Find the lines below holding the word "that" and copy each of them.

Extracted data entries
____________

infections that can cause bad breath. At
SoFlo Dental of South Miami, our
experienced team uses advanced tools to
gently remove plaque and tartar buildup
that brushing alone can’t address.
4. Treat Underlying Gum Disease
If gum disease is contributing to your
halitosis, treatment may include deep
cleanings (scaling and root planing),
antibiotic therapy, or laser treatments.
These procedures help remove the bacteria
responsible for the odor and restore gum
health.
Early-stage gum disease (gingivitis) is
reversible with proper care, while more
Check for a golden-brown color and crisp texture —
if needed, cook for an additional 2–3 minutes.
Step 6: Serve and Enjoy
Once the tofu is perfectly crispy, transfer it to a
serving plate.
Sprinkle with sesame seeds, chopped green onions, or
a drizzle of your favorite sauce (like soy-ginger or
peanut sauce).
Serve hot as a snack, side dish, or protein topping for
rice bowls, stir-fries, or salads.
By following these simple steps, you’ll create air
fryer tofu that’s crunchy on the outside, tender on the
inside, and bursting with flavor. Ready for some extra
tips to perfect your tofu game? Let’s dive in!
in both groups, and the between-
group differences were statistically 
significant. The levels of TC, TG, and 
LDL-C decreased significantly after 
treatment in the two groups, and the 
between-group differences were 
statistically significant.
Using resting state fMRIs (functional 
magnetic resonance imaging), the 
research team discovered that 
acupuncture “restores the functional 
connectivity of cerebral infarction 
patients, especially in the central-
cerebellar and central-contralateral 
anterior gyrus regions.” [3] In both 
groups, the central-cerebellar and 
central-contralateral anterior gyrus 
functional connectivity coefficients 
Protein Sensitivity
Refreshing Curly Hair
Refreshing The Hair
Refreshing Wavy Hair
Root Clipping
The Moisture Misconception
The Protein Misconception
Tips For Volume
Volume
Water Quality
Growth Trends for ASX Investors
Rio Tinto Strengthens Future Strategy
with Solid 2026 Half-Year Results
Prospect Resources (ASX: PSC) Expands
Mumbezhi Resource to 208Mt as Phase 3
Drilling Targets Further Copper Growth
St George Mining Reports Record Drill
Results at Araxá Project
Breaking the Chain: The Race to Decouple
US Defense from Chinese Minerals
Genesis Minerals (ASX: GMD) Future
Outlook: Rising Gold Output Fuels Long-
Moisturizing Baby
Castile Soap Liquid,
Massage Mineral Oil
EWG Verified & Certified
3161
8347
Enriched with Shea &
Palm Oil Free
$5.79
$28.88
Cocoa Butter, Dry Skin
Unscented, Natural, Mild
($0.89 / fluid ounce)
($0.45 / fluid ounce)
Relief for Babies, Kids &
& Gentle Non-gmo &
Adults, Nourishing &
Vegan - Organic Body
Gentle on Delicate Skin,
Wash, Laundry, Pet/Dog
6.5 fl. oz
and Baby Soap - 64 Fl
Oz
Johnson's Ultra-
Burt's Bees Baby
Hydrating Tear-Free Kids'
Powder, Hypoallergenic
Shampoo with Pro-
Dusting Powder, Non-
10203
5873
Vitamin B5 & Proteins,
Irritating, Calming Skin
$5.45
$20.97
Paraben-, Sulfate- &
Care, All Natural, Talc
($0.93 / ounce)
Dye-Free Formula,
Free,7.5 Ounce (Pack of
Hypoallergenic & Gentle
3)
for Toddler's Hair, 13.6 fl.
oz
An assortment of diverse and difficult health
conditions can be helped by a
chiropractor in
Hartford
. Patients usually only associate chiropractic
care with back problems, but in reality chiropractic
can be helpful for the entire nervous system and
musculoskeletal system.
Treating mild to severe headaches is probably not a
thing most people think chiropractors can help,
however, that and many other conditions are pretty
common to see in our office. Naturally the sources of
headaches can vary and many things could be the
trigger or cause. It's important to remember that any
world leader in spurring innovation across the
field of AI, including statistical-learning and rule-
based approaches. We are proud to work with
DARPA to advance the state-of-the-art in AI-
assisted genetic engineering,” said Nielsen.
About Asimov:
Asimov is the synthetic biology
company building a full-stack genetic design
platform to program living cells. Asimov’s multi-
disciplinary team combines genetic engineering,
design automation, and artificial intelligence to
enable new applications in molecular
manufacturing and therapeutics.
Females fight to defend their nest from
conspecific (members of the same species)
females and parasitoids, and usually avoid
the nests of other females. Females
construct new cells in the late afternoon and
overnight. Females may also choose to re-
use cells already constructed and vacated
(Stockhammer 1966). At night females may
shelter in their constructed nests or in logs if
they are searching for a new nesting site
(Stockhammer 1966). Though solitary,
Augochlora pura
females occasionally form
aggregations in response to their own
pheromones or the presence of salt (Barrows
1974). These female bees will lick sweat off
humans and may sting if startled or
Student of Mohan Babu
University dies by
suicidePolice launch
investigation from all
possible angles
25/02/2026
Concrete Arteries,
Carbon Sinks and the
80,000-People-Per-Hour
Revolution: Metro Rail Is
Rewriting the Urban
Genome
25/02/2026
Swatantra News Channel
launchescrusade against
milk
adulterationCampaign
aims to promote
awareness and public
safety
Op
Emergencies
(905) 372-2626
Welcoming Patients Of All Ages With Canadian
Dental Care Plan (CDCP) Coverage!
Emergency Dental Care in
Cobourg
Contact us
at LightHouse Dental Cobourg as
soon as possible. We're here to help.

____________

● **ANSWER AREA**:
infections that can cause bad breath. At
that brushing alone can’t address.
fryer tofu that’s crunchy on the outside, tender on the
research team discovered that 
however, that and many other conditions are pretty
trigger or cause. It's important to remember that any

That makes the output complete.